Task brief: Print only the lines below from the one with "SUBMIT A COMMENT" to the one with "switch things up", both included, exactly as they stand. Leave pictures out.
═══ Records for this exercise ═══
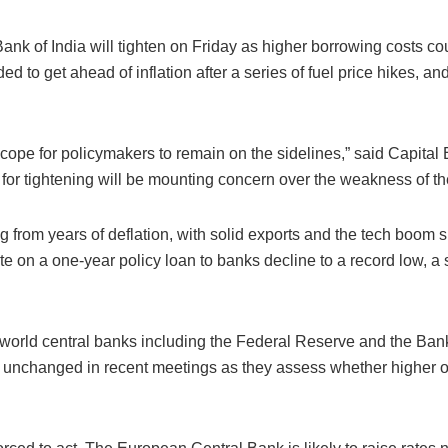
 Bank of India will tighten on Friday as higher borrowing costs 
ded to get ahead of inflation after a series of fuel price hikes,
scope for policymakers to remain on the sidelines,” said Capita
for tightening will be mounting concern over the weakness of th
 from years of deflation, with solid exports and the tech boom 
 rate on a one-year policy loan to banks decline to a record low, a
-world central banks including the Federal Reserve and the Ban
 unchanged in recent meetings as they assess whether higher oil 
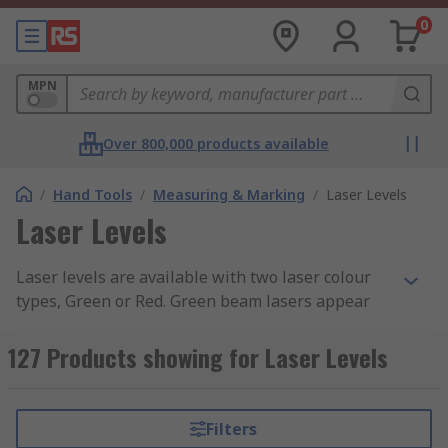
0
MPN
Over 800,000 products available
/
Hand Tools
/
Measuring & Marking
/
Laser Levels
Laser Levels
Laser levels are available with two laser colour
types, Green or Red. Green beam lasers appear
much brighter to the human eye they are
typically used indoors on larger scale projects
127 Products showing for Laser Levels
where the beam needs to be visible over long
distances or in bright conditions.
Filters
Types of Laser Levels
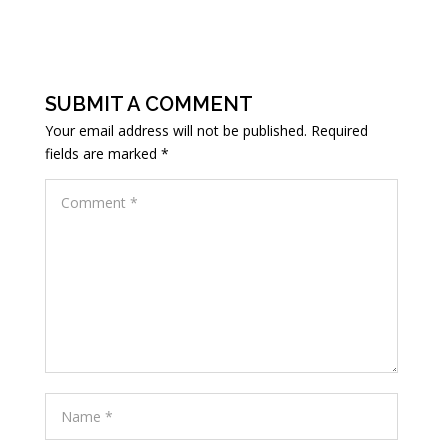
SUBMIT A COMMENT
Your email address will not be published.
Required
fields are marked
*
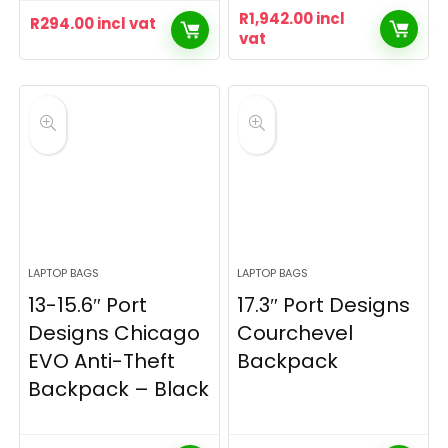
R
1,942.00
incl
R
294.00
incl vat
vat
LAPTOP BAGS
LAPTOP BAGS
13-15.6″ Port
17.3″ Port Designs
Designs Chicago
Courchevel
EVO Anti-Theft
Backpack
Backpack – Black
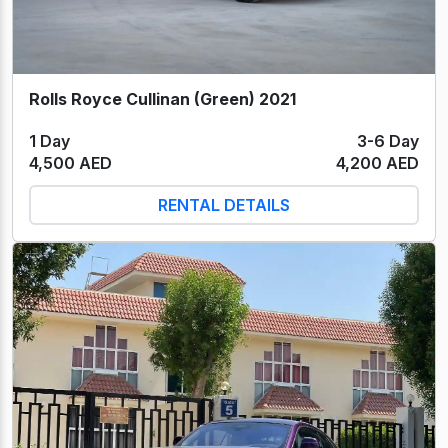
Rolls Royce Cullinan (Green) 2021
1 Day
3-6 Day
4,500 AED
4,200 AED
RENTAL DETAILS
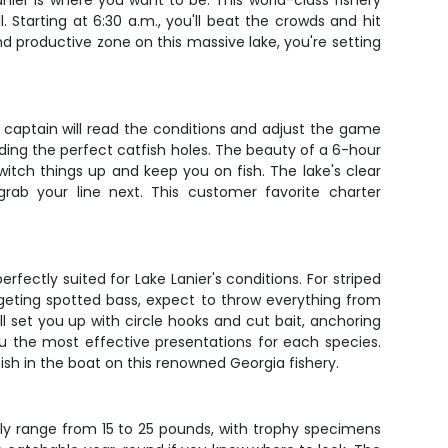
ier is where you want to be. This world-class fishery
. Starting at 6:30 a.m., you'll beat the crowds and hit
 productive zone on this massive lake, you're setting
ur captain will read the conditions and adjust the game
nding the perfect catfish holes. The beauty of a 6-hour
switch things up and keep you on fish. The lake's clear
rab your line next. This customer favorite charter
fectly suited for Lake Lanier's conditions. For striped
targeting spotted bass, expect to throw everything from
ll set you up with circle hooks and cut bait, anchoring
ou the most effective presentations for each species.
ish in the boat on this renowned Georgia fishery.
ally range from 15 to 25 pounds, with trophy specimens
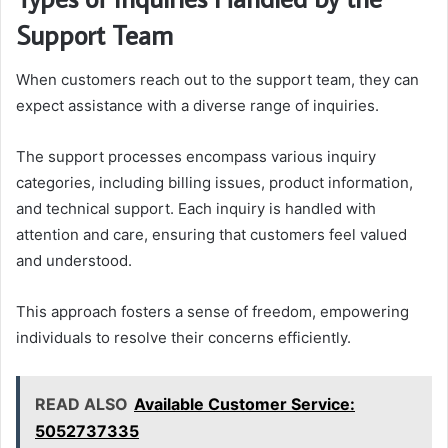
Support Team
When customers reach out to the support team, they can
expect assistance with a diverse range of inquiries.
The support processes encompass various inquiry
categories, including billing issues, product information,
and technical support. Each inquiry is handled with
attention and care, ensuring that customers feel valued
and understood.
This approach fosters a sense of freedom, empowering
individuals to resolve their concerns efficiently.
READ ALSO
Available Customer Service:
5052737335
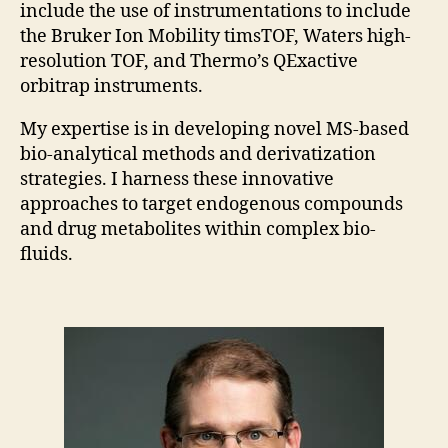
include the use of instrumentations to include
the Bruker Ion Mobility timsTOF, Waters high-
resolution TOF, and Thermo’s QExactive
orbitrap instruments.
My expertise is in developing novel MS-based
bio-analytical methods and derivatization
strategies. I harness these innovative
approaches to target endogenous compounds
and drug metabolites within complex bio-
fluids.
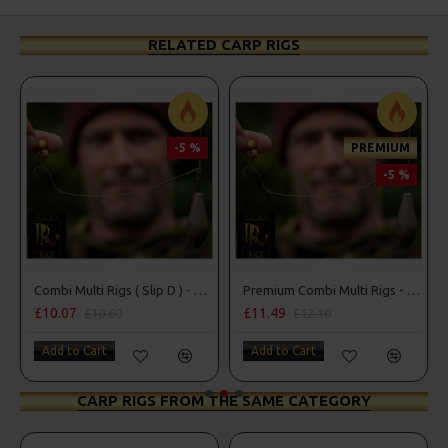
RELATED CARP RIGS
-5 %
PREMIUM
-5 %
ng Style
Combi Multi Rigs ( Slip D ) - Darrell Peck Style
Premium Combi Multi Rigs - Slip D - Darrell Peck Style
£10.07
£11.49
£10.60
£12.10
Add to Cart
Add to Cart
CARP RIGS FROM THE SAME CATEGORY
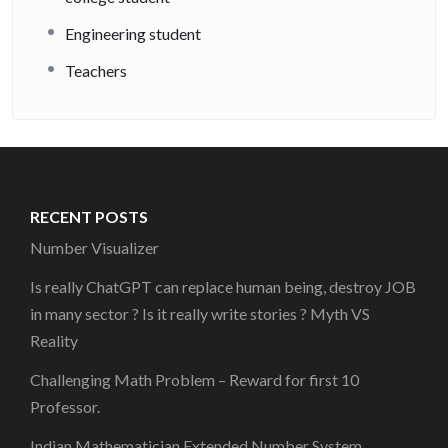
Engineering student
Teachers
RECENT POSTS
Number Visualizer
Is really ChatGPT can replace human being, destroy JOB
in many sector ? Is it really write stories ? Myth VS
Reality
Challenging Math Problem – Reward for first 10
Professor.
Indian Mathematician Extended Number System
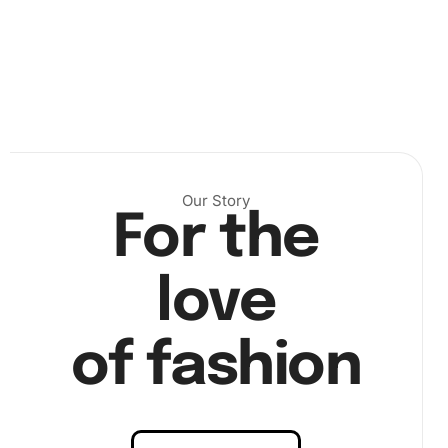
Our Story
For the
.
love
Next, dip the diamond pen in the wax pad so that it can
pick up the diamonds effortlessly. Align the pen over the
of fashion
corresponding section on the canvas and apply each
diamond with a gentle press. This ensures a secure fit and
dazzling result, as shown in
═══
Exercise answer:
SUBMIT A COMMENT
Your email address will not be published.
Required
fields are marked
*
R
1,942.00
incl
R
294.00
incl vat
vat
LAPTOP BAGS
LAPTOP BAGS
13-15.6″ Port
17.3″ Port Designs
Designs Chicago
Courchevel
EVO Anti-Theft
Backpack
Backpack – Black
Rolls Royce Cullinan (Green) 2021
1 Day
3-6 Day
4,500 AED
4,200 AED
RENTAL DETAILS
ier is where you want to be. This world-class fishery
. Starting at 6:30 a.m., you'll beat the crowds and hit
 productive zone on this massive lake, you're setting
ur captain will read the conditions and adjust the game
nding the perfect catfish holes. The beauty of a 6-hour
switch things up and keep you on fish. The lake's clear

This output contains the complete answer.